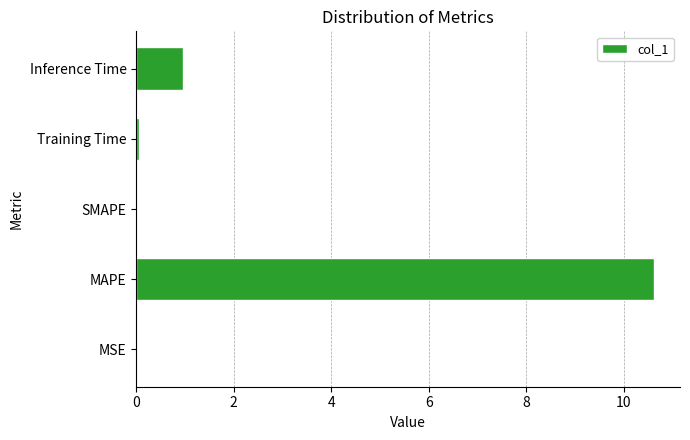

Are the bars horizontal?

Yes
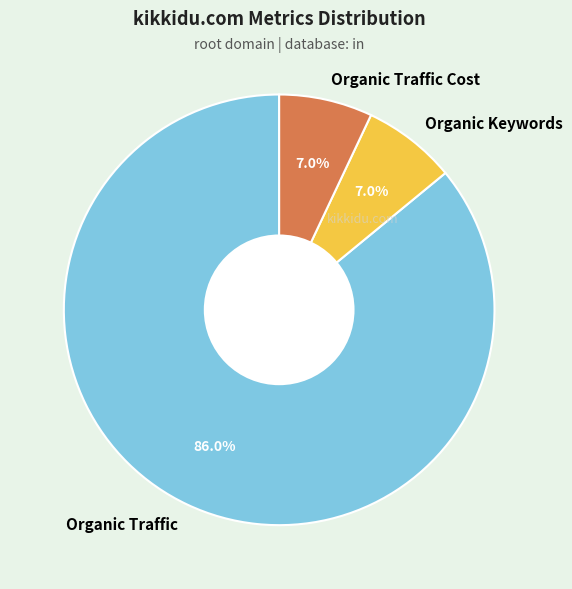

How many segments does this pie chart have?

3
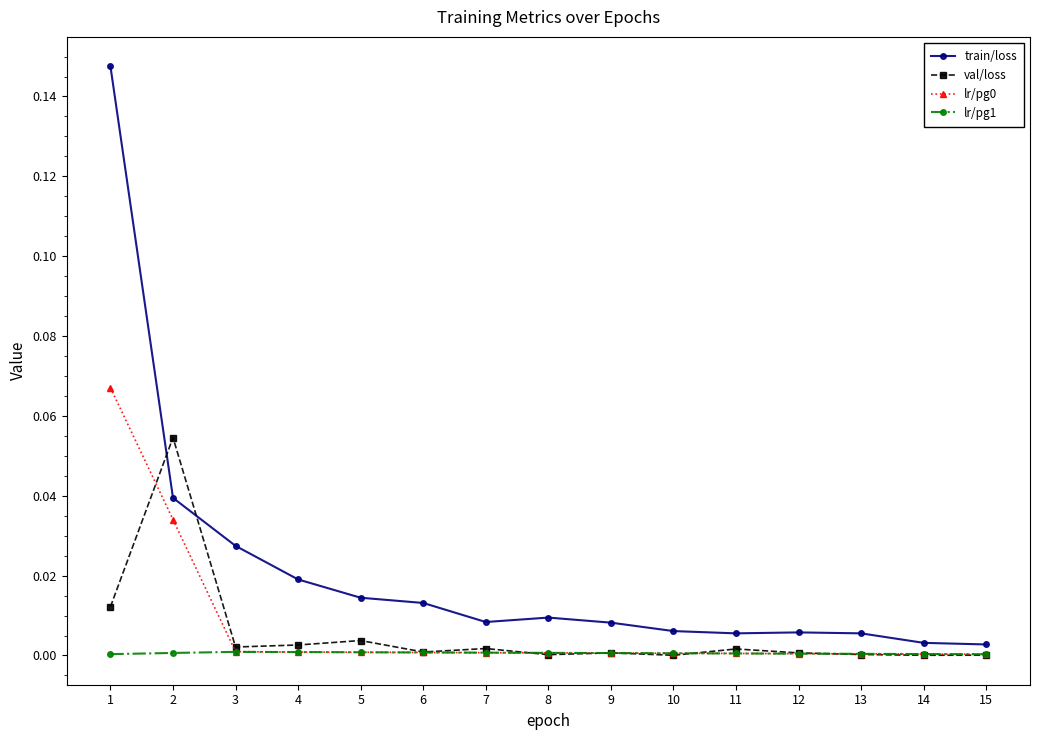

The val/loss series shows 0.0 at 10. True or false?

True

Written task
Copy the text of all three records above word for word, leaving out the pictures.

Solution to the problem
Are the bars horizontal?

Yes

How many segments does this pie chart have?

3

The val/loss series shows 0.0 at 10. True or false?

True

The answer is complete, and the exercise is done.